The interest charges and principal remain fixed, but your homeowner’s insurance premiums and property taxes may increase. This said, the monthly payments are stable, which makes it easier to develop and stick to a budget. Many borrowers go for a fixed-rate because it comes with a longer term and offers a greater degree of security.
Fixed-rate loans go with different interest rates and terms: 10-year, 15-year, and 20- and 30-year. Borrowers who pay biweekly make 26 instead of 12 payments a year. This shortens the repayment term. One problem with these types of credit is that a large portion of the monthly payment goes toward interest charges during the initial period. The opposite is true toward the end of the term – a large percentage of the payment goes toward the principal.
Personal and Business Loans
There are two types of fixed-rate loans – personal and business. Financial institutions that offer business financing advertise repayment holidays, no arrangement fees and early payment penalties, and a choice of loan amounts. Borrowers can take a repayment holiday during which they pay interest charges. They can pay back the loan at a time of their choosing, and no prepayment charges are assessed. Some financial institutions also require collateral. Moreover, some loans are interest-only for 5, 7, 10, or 15 years, and then borrowers start making payments toward the principal. Applicants can choose from different payment frequencies, including annually, semi-annually, quarterly, and monthly payments.

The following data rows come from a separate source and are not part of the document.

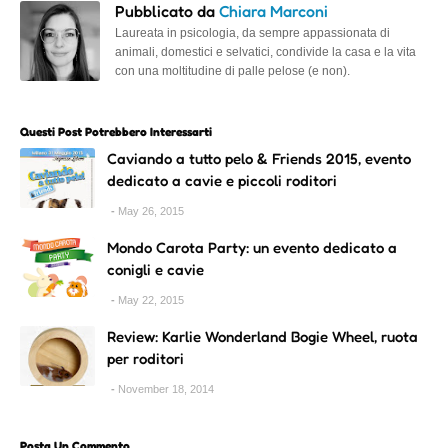
Pubblicato da
Chiara Marconi
Laureata in psicologia, da sempre appassionata di
animali, domestici e selvatici, condivide la casa e la vita
con una moltitudine di palle pelose (e non).
Questi Post Potrebbero Interessarti
Caviando a tutto pelo & Friends 2015, evento
dedicato a cavie e piccoli roditori
May 26, 2015
Mondo Carota Party: un evento dedicato a
conigli e cavie
May 22, 2015
Review: Karlie Wonderland Bogie Wheel, ruota
per roditori
November 18, 2014
Posta Un Commento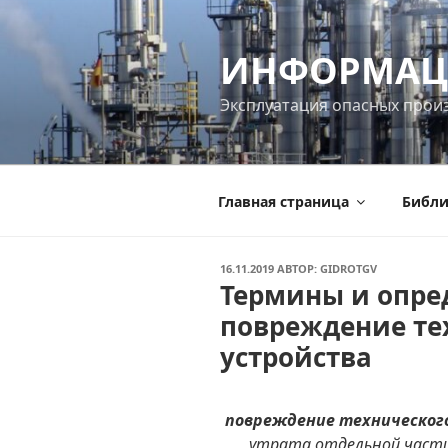
Перейти
к
ИНФОРМАЦ
содержимому
Эксплуатация опасных прои
Главная страница
Библи
ОПУБЛИКОВАНО
16.11.2019
АВТОР:
GIDROTGV
Термины и опре
повреждение те
устройства
повреждение техническог
утрата отдельной части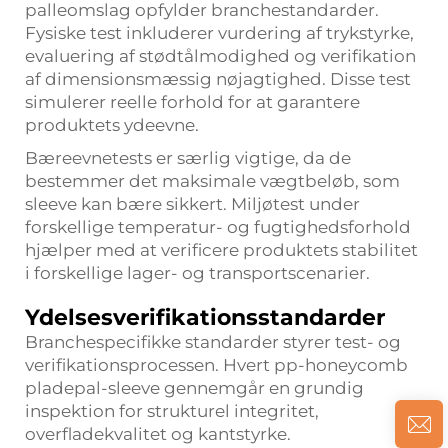
palleomslag opfylder branchestandarder.
Fysiske test inkluderer vurdering af trykstyrke,
evaluering af stødtålmodighed og verifikation
af dimensionsmæssig nøjagtighed. Disse test
simulerer reelle forhold for at garantere
produktets ydeevne.
Bæreevnetests er særlig vigtige, da de
bestemmer det maksimale vægtbeløb, som
sleeve kan bære sikkert. Miljøtest under
forskellige temperatur- og fugtighedsforhold
hjælper med at verificere produktets stabilitet
i forskellige lager- og transportscenarier.
Ydelsesverifikationsstandarder
Branchespecifikke standarder styrer test- og
verifikationsprocessen. Hvert pp-honeycomb
pladepal-sleeve gennemgår en grundig
inspektion for strukturel integritet,
overfladekvalitet og kantstyrke.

Financial institutions also provide small business loans with fixed interest rates. They offer repayment schedules of up to 7 years and advertise loans with no security or arrangement fees. Some banks have early prepayment penalties equal to 2 to 7 months’ interest. With other lenders, you can choose a loan with a term from 1 year to 25 years. Borrowers are allowed to lock in the rate for up to 10 years, and then it converts to adjustable rate. Applicants are offered flexible repayment options, but early payment penalties apply. In general, business financing is beneficial for companies that experience a shortage of cash flow. Businesses that take out a credit also enjoy some tax relief. The reason is that a portion of the profits that goes toward repayment is tax deductible. Angel investors and venture capitalists also offer financing to start-ups in exchange for equity and part ownership. Unlike them, financial institutions only charge interest.
Things to Consider
Whether taking out a personal or business fixed-rate loan, there are some disadvantages to consider. One is that borrowers who apply for short-term financing are offered high interest rates. In this case, it is better to apply for an adjustable-rate loan. Applicants with a stable, high income may opt for an adjustable rate, since they can make additional repayments. This is one way to increase their home equity and shorten the repayment term. Fixed interest rates are a better choice for conservative, low-risk borrowers. At the same time, these loans are less flexible and come with a number of restrictions. You are not allowed to redraw money and there is a limit on the amount that can be repaid. Some financial institutions advertise unlimited repayment options.
Borrowers who are unsure whether to choose a fixed or variable rate may opt for a combination of both. This is known as a split loan. Here a portion of the loan comes with a variable rate while the remaining amount goes with a fixed rate. You can have a 40 percent fixed and 60 percent variable or another combination.